The local economy was able to retain pharmaceutical and medical devices manufacturing facilities, in which Puerto Rico is still relatively competitive. However, since the elimination of Section 936 by U.S. Congress, neither the major political forces nor the private sector have been able to develop a new economic plan. Instead, the New Progressive Party and Popular Democratic Party have been implementing short term fiscal policies such as tax increases and issuing more public debt trying in an attempt to balance the budget.

These policies have in turn shaped a downward spiral creating a further economic recession. Since 2006 to the present, the government collected $12 billion as result of new taxes. Such as the 7 percent sales and use tax (SUT) in 2006, the tax on foreign corporations (2010) and more than a dozen of new taxes imposed by the current administration.

Since 2001, Puerto Rico had experienced three consecutive one term administrations, therefore the commonwealth’s economy lacks a long term plan required to reactivate the economy. It is clear that the major political parties are reluctant to agree and sustain public policies needed to achieve economic growth. During the 2001 – 2015 period, all the strategies implemented where short term oriented, based on new taxes a public debt.

Moreover, the local political parties have ignored the complexity of the economic problems and are reluctant to implement the structural reforms required. Politicians from both parties know that all the reforms to attend the fiscal and economic crisis would have social, economic and political costs. In fact, it would take at least a decade to implement the structural reforms to expect some positive outcomes.

The Popular Democratic Party and the New Progressive Party have shown total incapacity to achieve a political consensus required to implement a long term economic and fiscal plan.

Despite the crisis that is seriously affecting the quality of life of all Puerto Ricans, local politicians are completely indifferent and the political struggle still focuses in the island’s political status. Even after García Padilla’s announcement that the debt is not payable (June 29th 2015, New York Times), the local political leadership has not agreed on any proposal to work together as a civilized country. Under this conditions, the proposed fiscal plan that the García Padilla administration is currently developing is doomed to fail, if the governor is not re-elected in 2016.

Meanwhile, thousands of frustrated Puerto Ricans (mainly well-educated professionals) are leaving to the mainland U.S. looking for a better way of living away from a political and economic dysfunctional island. The massive emigration of professionals and the deterioration of the economy is creating a dangerous situation that could damage Puerto Rico’s long term feasibility.

U.S. Congress should consider the costs of the commonwealth possible economic and fiscal melt down. What would be the costs of a bailout of the financial system? Has Congress considered the impact of massive defaults on U.S. funds and mainland retirees that invested in Puerto Rico bonds? Puerto Rico already receives $17 billion in transfer payments. Has the U.S. Treasury Department considered the costs of increasing welfare and other aids to the island?

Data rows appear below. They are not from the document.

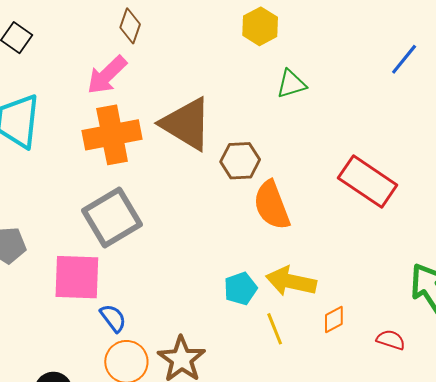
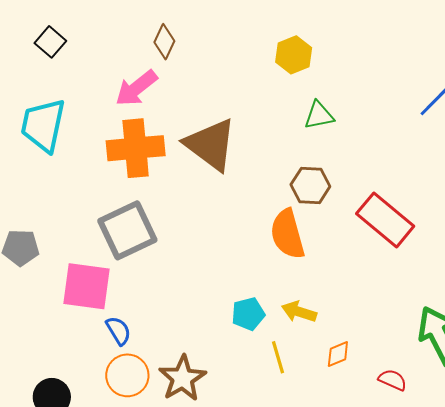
brown hexagon: (240, 161) -> (310, 186), moved
yellow arrow: (291, 281) -> (299, 312), size x0.7

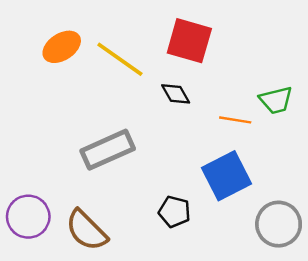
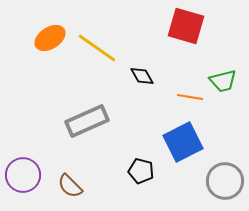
red square: (189, 41) -> (186, 26), moved
brown semicircle: (86, 230) -> (70, 186), size x0.7

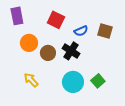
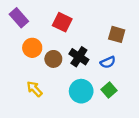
purple rectangle: (17, 16) -> (19, 18), turned -30
blue semicircle: (81, 31) -> (108, 62), moved

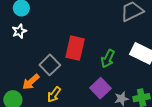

Has any other federal government agency considered the potential costs of more drug trafficking using Puerto Rico as gateway due to the current social deterioration? Puerto Ricans are U.S. citizens and there are 4 million Puerto Ricans in the mainland U.S. Has any Congressional committee analyzed the impact of a massive emigration to Florida and other east coast states?

We do believe that under the current circumstances a Fiscal Control Board is the best option for Puerto Rico. The lack of political commitment from local politicians to do what is correct for the island does not leave many options to attend the fiscal crisis. U.S. Congress needs to exercise its legal powers over the commonwealth to implement the fiscal and economic reforms that the majority of the U.S. citizens in Puerto Rico demand.

Velez is an economist based in Puerto Rico.